TASK DIRECTIONS = The required output is every entry below, copied exactly.

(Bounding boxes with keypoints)
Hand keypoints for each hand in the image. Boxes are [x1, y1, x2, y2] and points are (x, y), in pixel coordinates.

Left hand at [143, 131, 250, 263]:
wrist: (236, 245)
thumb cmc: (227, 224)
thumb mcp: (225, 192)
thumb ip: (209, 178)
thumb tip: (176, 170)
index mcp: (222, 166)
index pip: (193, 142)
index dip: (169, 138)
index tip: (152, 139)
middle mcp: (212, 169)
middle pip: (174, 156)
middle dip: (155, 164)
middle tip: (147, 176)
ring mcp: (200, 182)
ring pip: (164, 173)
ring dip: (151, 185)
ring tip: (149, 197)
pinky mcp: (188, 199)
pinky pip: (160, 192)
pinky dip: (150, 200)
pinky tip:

FINAL ANSWER =
Hand keypoints for each hand in the image. Boxes are [x1, y1, x2, y2] and points are (x, y), in pixel coordinates.

Left hand at [143, 131, 250, 263]:
wrist: (236, 245)
thumb cmc: (227, 224)
thumb mcp: (225, 192)
thumb ip: (209, 178)
thumb tip: (176, 170)
index mcp: (222, 166)
index pip: (193, 142)
index dip: (169, 138)
index tip: (152, 139)
middle mcp: (212, 169)
middle pip: (174, 156)
middle dip: (155, 164)
middle tip: (147, 176)
ring mcp: (200, 182)
ring pip: (164, 173)
ring dip: (151, 185)
ring tip: (149, 197)
pinky mcp: (188, 199)
pinky pip: (160, 192)
pinky dip: (150, 200)
pinky tip:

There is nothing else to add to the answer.